<<<<

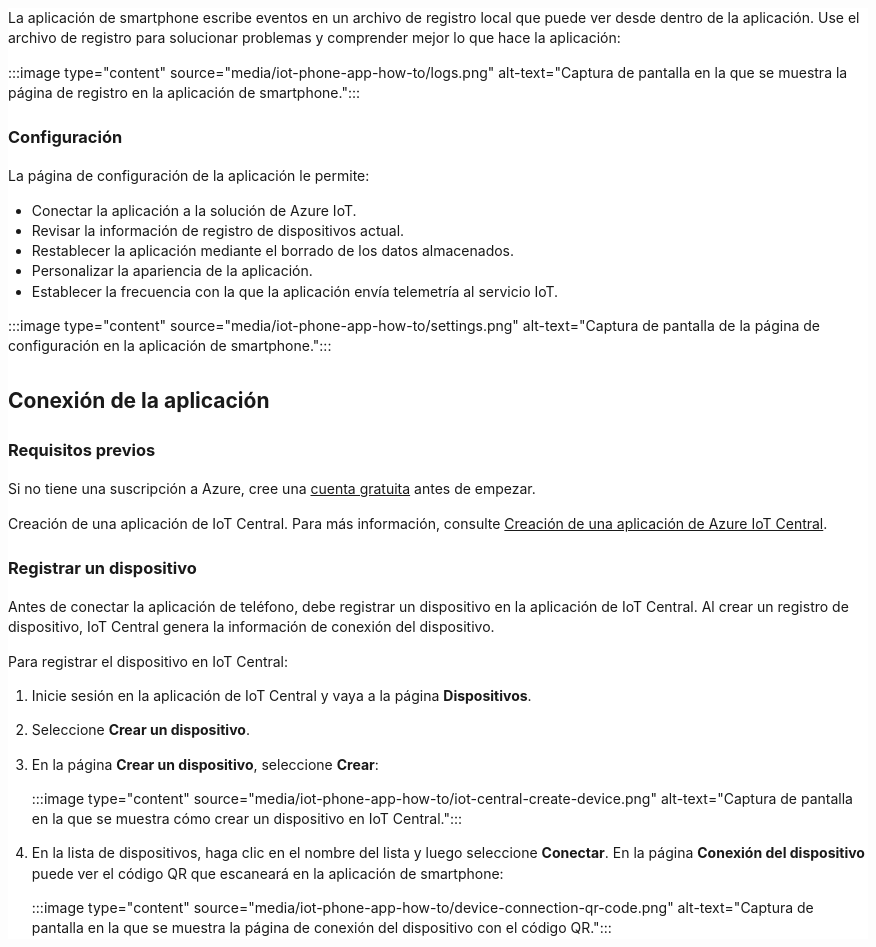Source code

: La aplicación de smartphone escribe eventos en un archivo de registro local que puede ver desde dentro de la aplicación. Use el archivo de registro para solucionar problemas y comprender mejor lo que hace la aplicación:

:::image type="content" source="media/iot-phone-app-how-to/logs.png" alt-text="Captura de pantalla en la que se muestra la página de registro en la aplicación de smartphone.":::

### <a name="settings"></a>Configuración

La página de configuración de la aplicación le permite:

- Conectar la aplicación a la solución de Azure IoT.
- Revisar la información de registro de dispositivos actual.
- Restablecer la aplicación mediante el borrado de los datos almacenados.
- Personalizar la apariencia de la aplicación.
- Establecer la frecuencia con la que la aplicación envía telemetría al servicio IoT.

:::image type="content" source="media/iot-phone-app-how-to/settings.png" alt-text="Captura de pantalla de la página de configuración en la aplicación de smartphone.":::

## <a name="connect-the-app"></a>Conexión de la aplicación

### <a name="prerequisites"></a>Requisitos previos

Si no tiene una suscripción a Azure, cree una [cuenta gratuita](https://azure.microsoft.com/free/?WT.mc_id=A261C142F) antes de empezar.


Creación de una aplicación de IoT Central. Para más información, consulte [Creación de una aplicación de Azure IoT Central](../iot-central/core/howto-create-iot-central-application.md).

### <a name="register-a-device"></a>Registrar un dispositivo

Antes de conectar la aplicación de teléfono, debe registrar un dispositivo en la aplicación de IoT Central. Al crear un registro de dispositivo, IoT Central genera la información de conexión del dispositivo.

Para registrar el dispositivo en IoT Central:

1. Inicie sesión en la aplicación de IoT Central y vaya a la página **Dispositivos**.

1. Seleccione **Crear un dispositivo**.

1. En la página **Crear un dispositivo**, seleccione **Crear**:

    :::image type="content" source="media/iot-phone-app-how-to/iot-central-create-device.png" alt-text="Captura de pantalla en la que se muestra cómo crear un dispositivo en IoT Central.":::

1. En la lista de dispositivos, haga clic en el nombre del lista y luego seleccione **Conectar**. En la página  **Conexión del dispositivo** puede ver el código QR que escaneará en la aplicación de smartphone:

    :::image type="content" source="media/iot-phone-app-how-to/device-connection-qr-code.png" alt-text="Captura de pantalla en la que se muestra la página de conexión del dispositivo con el código QR.":::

>>>>

**Activity**
Recast the material as a Markdown table with a "Row" column numbering each nonblank line in order and a "Line" column holding that line. Skip blank lines, and omit the pictures from the answer.

**Solution for this task**
| Row | Line |
|---|---|
| 1 | Source code |
| 2 | : La aplicación de smartphone escribe eventos en un archivo de registro local que puede ver desde dentro de la aplicación. Use el archivo de registro para solucionar problemas y comprender mejor lo que hace la aplicación: |
| 3 | :::image type="content" source="media/iot-phone-app-how-to/logs.png" alt-text="Captura de pantalla en la que se muestra la página de registro en la aplicación de smartphone."::: |
| 4 | ### <a name="settings"></a>Configuración |
| 5 | La página de configuración de la aplicación le permite: |
| 6 | - Conectar la aplicación a la solución de Azure IoT. |
| 7 | - Revisar la información de registro de dispositivos actual. |
| 8 | - Restablecer la aplicación mediante el borrado de los datos almacenados. |
| 9 | - Personalizar la apariencia de la aplicación. |
| 10 | - Establecer la frecuencia con la que la aplicación envía telemetría al servicio IoT. |
| 11 | :::image type="content" source="media/iot-phone-app-how-to/settings.png" alt-text="Captura de pantalla de la página de configuración en la aplicación de smartphone."::: |
| 12 | ## <a name="connect-the-app"></a>Conexión de la aplicación |
| 13 | ### <a name="prerequisites"></a>Requisitos previos |
| 14 | Si no tiene una suscripción a Azure, cree una [cuenta gratuita](https://azure.microsoft.com/free/?WT.mc_id=A261C142F) antes de empezar. |
| 15 | Creación de una aplicación de IoT Central. Para más información, consulte [Creación de una aplicación de Azure IoT Central](../iot-central/core/howto-create-iot-central-application.md). |
| 16 | ### <a name="register-a-device"></a>Registrar un dispositivo |
| 17 | Antes de conectar la aplicación de teléfono, debe registrar un dispositivo en la aplicación de IoT Central. Al crear un registro de dispositivo, IoT Central genera la información de conexión del dispositivo. |
| 18 | Para registrar el dispositivo en IoT Central: |
| 19 | 1. Inicie sesión en la aplicación de IoT Central y vaya a la página **Dispositivos**. |
| 20 | 1. Seleccione **Crear un dispositivo**. |
| 21 | 1. En la página **Crear un dispositivo**, seleccione **Crear**: |
| 22 |     :::image type="content" source="media/iot-phone-app-how-to/iot-central-create-device.png" alt-text="Captura de pantalla en la que se muestra cómo crear un dispositivo en IoT Central."::: |
| 23 | 1. En la lista de dispositivos, haga clic en el nombre del lista y luego seleccione **Conectar**. En la página  **Conexión del dispositivo** puede ver el código QR que escaneará en la aplicación de smartphone: |
| 24 |     :::image type="content" source="media/iot-phone-app-how-to/device-connection-qr-code.png" alt-text="Captura de pantalla en la que se muestra la página de conexión del dispositivo con el código QR."::: |